I chose to remove the ruler needle for Z travel on my head and use this for mounting and moving the scale body once assembled.  I used the hole for the set screw for one of the mounting points for the bracket and had to drill and tap a second.  

A bracket was made out of 2" aluminum angle from a local hardware store.  I bought a length to use as a guard for the Y and Z and it worked out here too.  I started with a paper template, then made a series of 3D printed brackets, and finally the aluminum version.  You should note that there is a slight kink in the arm to make it through the the vertical slot and get me close to where I was going to mount the scale.  The scale has a series of tapped holes on the side and I used two of them.  I believe a previous post calls out their spec, as they are metric.

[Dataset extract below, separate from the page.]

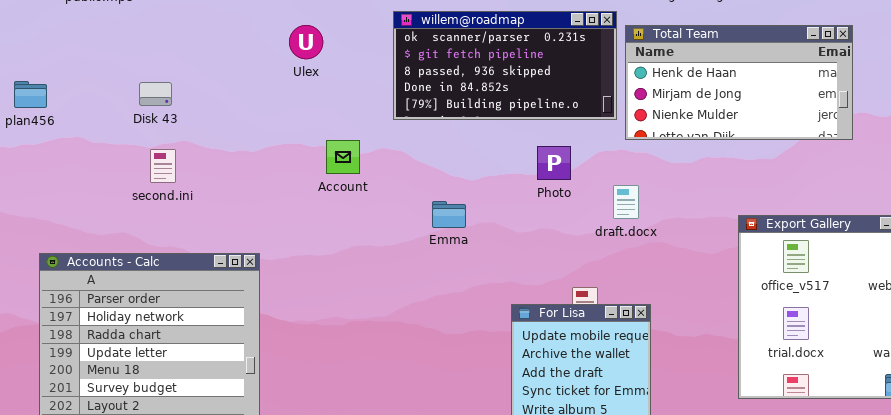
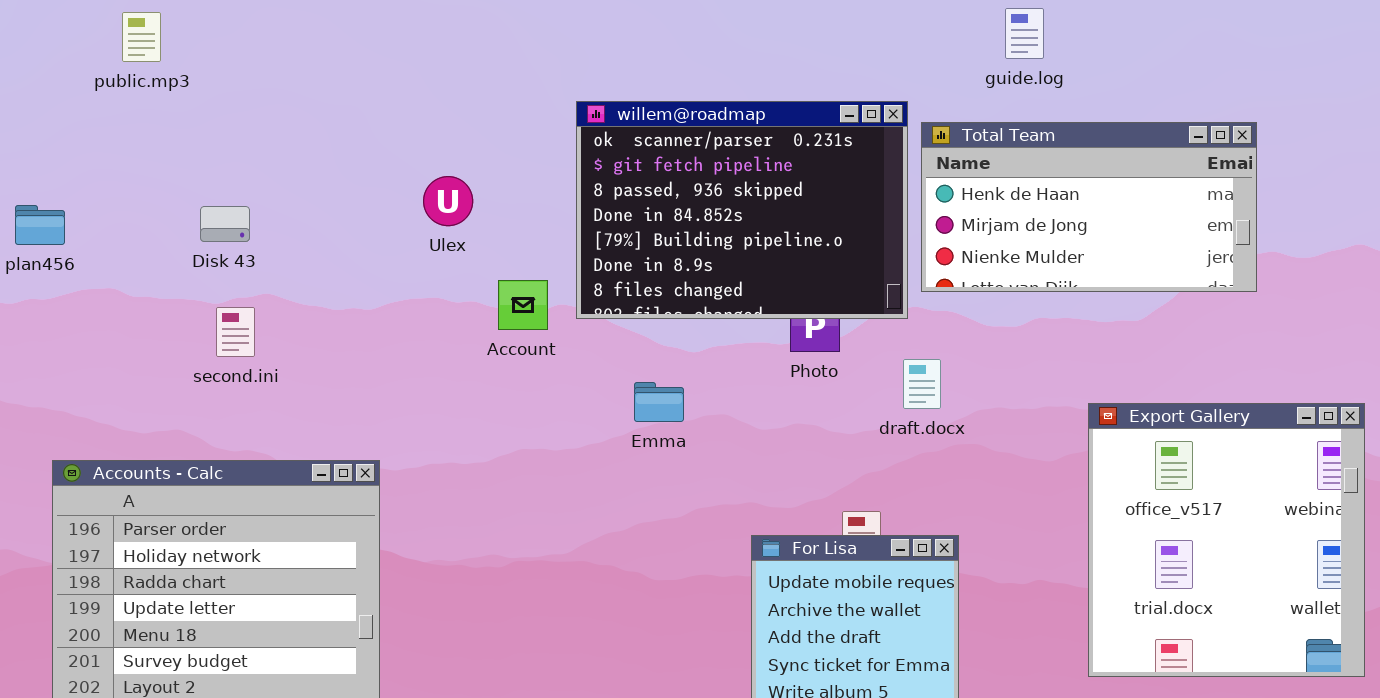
willem@roadmap: [393,11,617,120] -> [576,101,908,319], resized
Ulex: [289,25,323,59] -> [423,176,473,226], moved
Account: [326,140,360,174] -> [498,280,548,330], moved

The top of the scale arm is held on with a rectangular bracket.  The aluminum has a through hole in the center that the mounting screw goes through capturing the scale bracket.  Left and right are set screws used to align everything.  Two clearance holes were drilled in the scale bracket to allow for the set screws to pass through.  Also the scale bracket has a slot so I was able to move left and right, withing reason, while aligning.  


The bottom mount is a combination of two brackets the firs is a plate mounted to the head that reaches out right.  This is held on with two screws and is shimmed to get it as close to parallel to X as a possible.  I use eyeball technology on this one because the second bracket has set screws similar to the top bracket to take up all the alignment directions. Note that the corners were cut off the scale bracket to allow for the set screws to pass through.  


These worked out great and were minimally invasive.  One tapped hole inside the head, one on the pulley casting and two on the head at the bottom.  I had to cut some off the bottom of the scale and modify a couple of the supplied brackets.  I don't remember exactly how much I cut off the scale, but I believe it was ~1" and I used a standard dremel cut off wheel.  The first cut was the scary... but it wasn't all that bad in the end.  Remember you have some wiggle room in in the mounting brackets on the end if you get too zealous.  

One thing I learned after all three scales were mounted that may help in your planning is that Yuriy has allowed for inverting the reading on the scales in his software.  This means that if you would rather a cable go a different direction you don't have to worry about it during the planning and mounting process.  Way to go Yuriy, thank you!

Hit me up with questions.  If you need more photos I'll gladly take them.  I'll follow up with the X next.  Not sure when, hopefully in the next day or so.